Task to carry out
Lines in the listing below containing the string "from" are to be identified and copied.

Raw data
»»

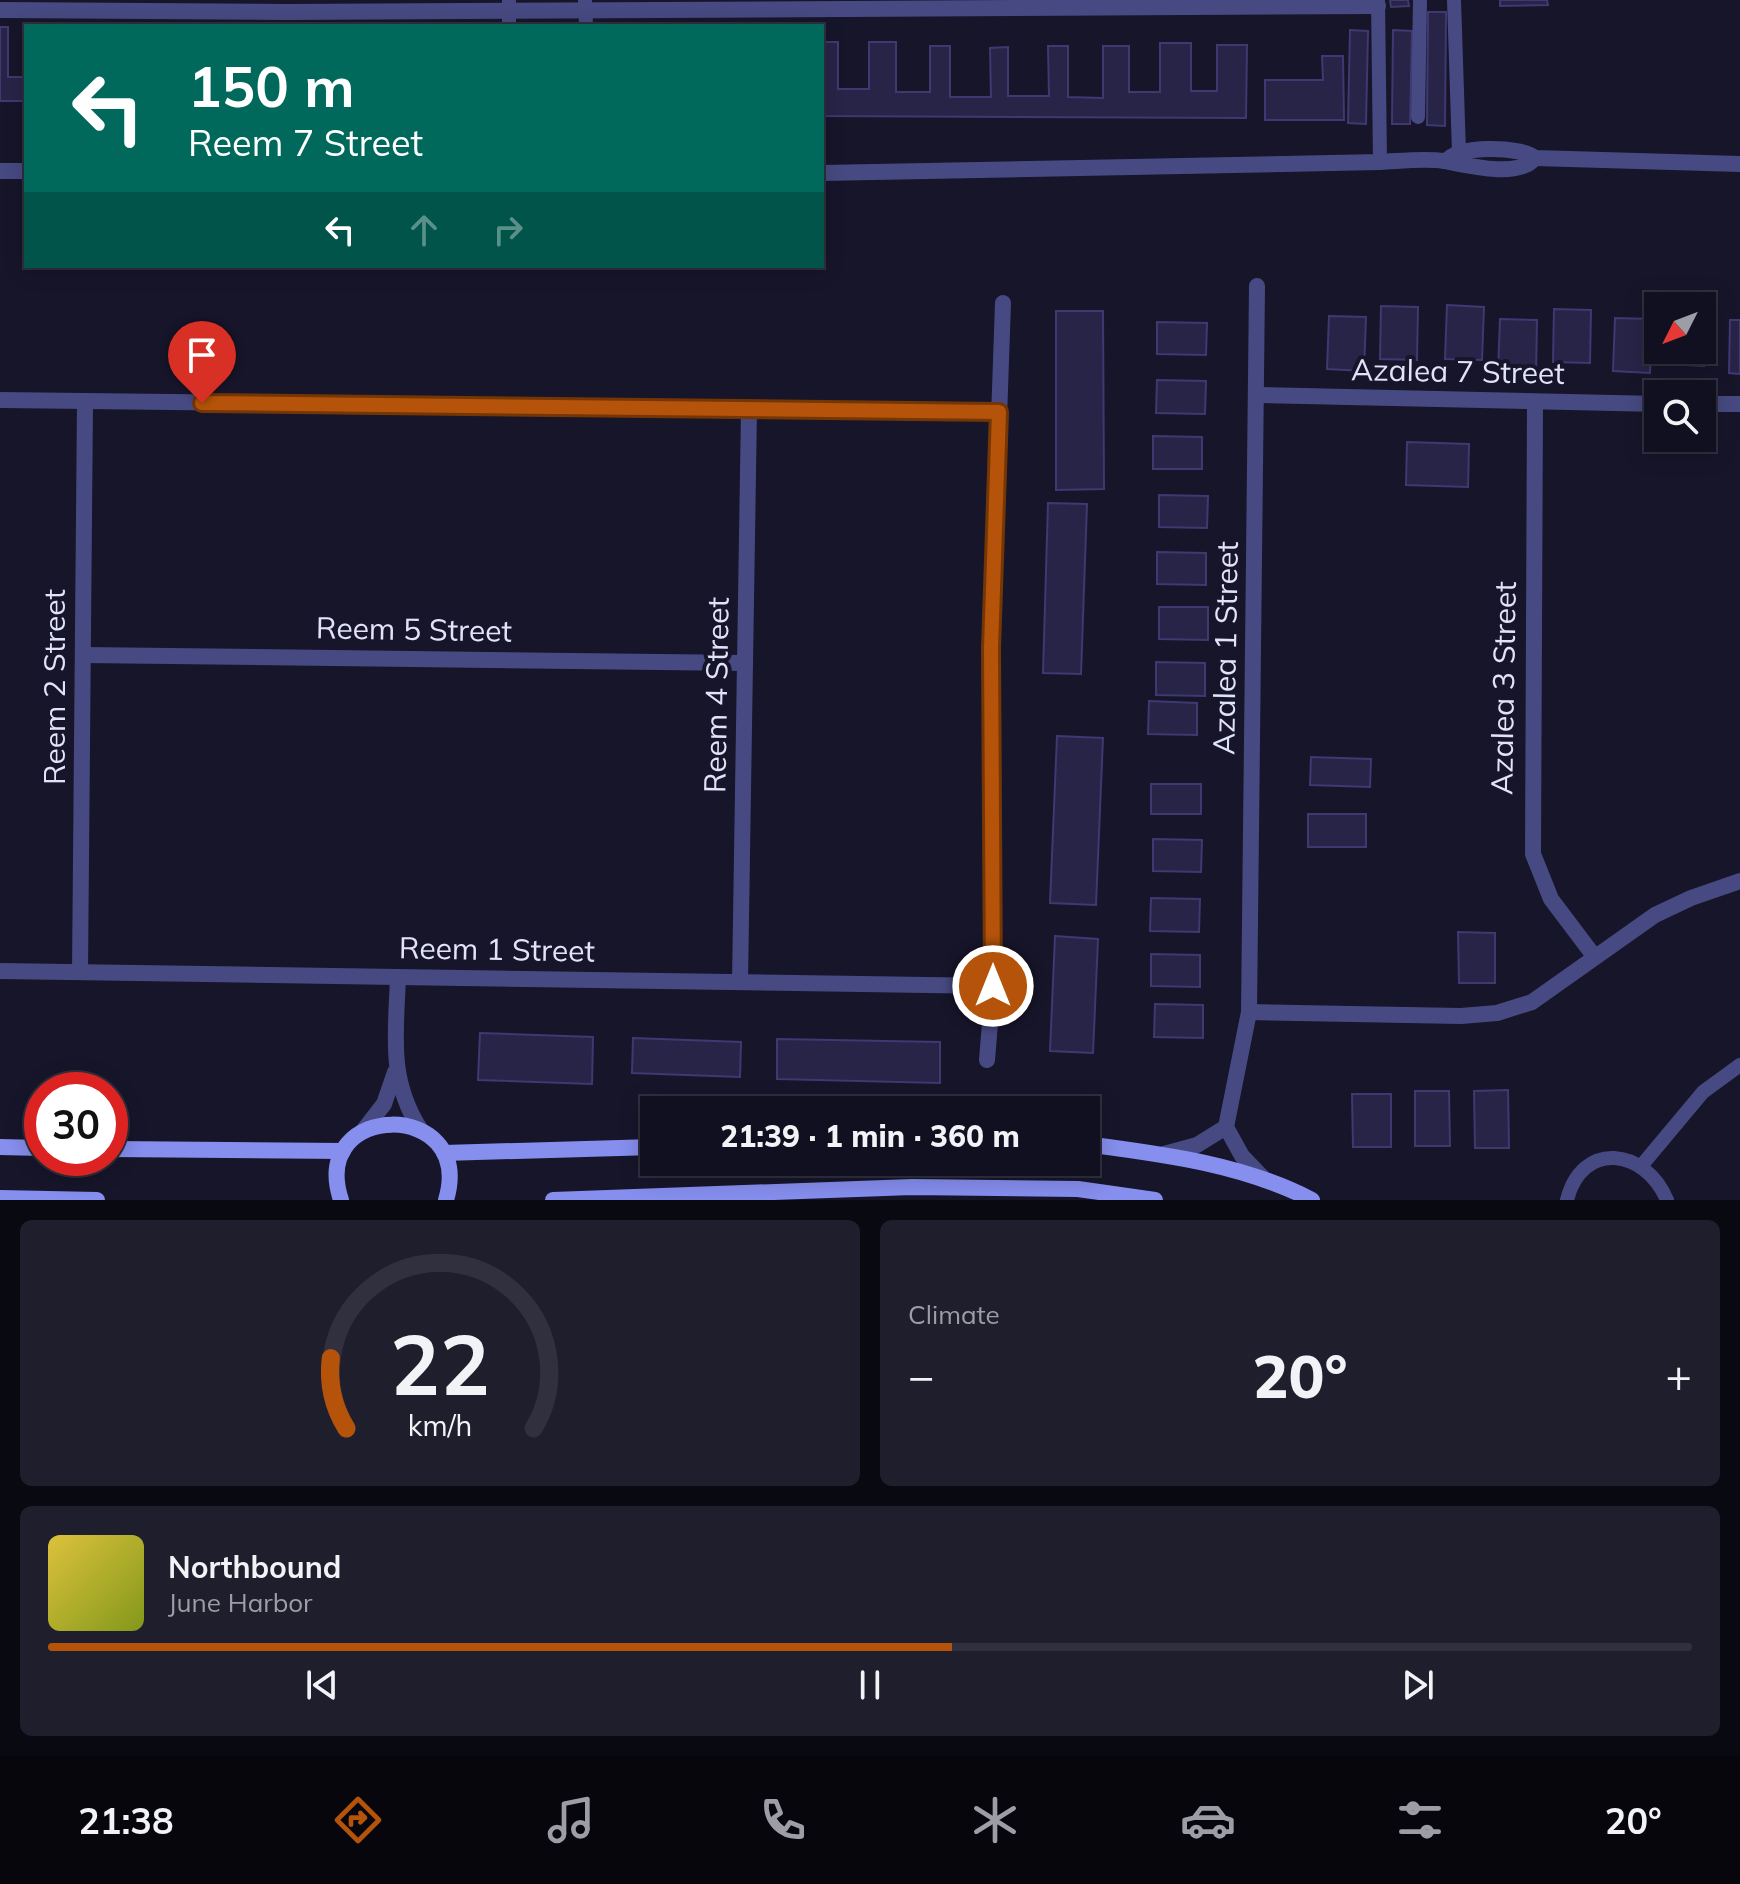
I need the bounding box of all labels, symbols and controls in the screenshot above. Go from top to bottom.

««
»»

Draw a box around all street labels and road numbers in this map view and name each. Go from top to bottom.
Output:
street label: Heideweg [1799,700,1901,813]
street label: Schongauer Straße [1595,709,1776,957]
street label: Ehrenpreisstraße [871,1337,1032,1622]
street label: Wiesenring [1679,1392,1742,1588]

««

Answer
I need the bounding box of all labels, symbols and controls in the screenshot above. Go from top to bottom.
Draw a box around all street labels and road numbers in this map view and name each. Go from top to bottom.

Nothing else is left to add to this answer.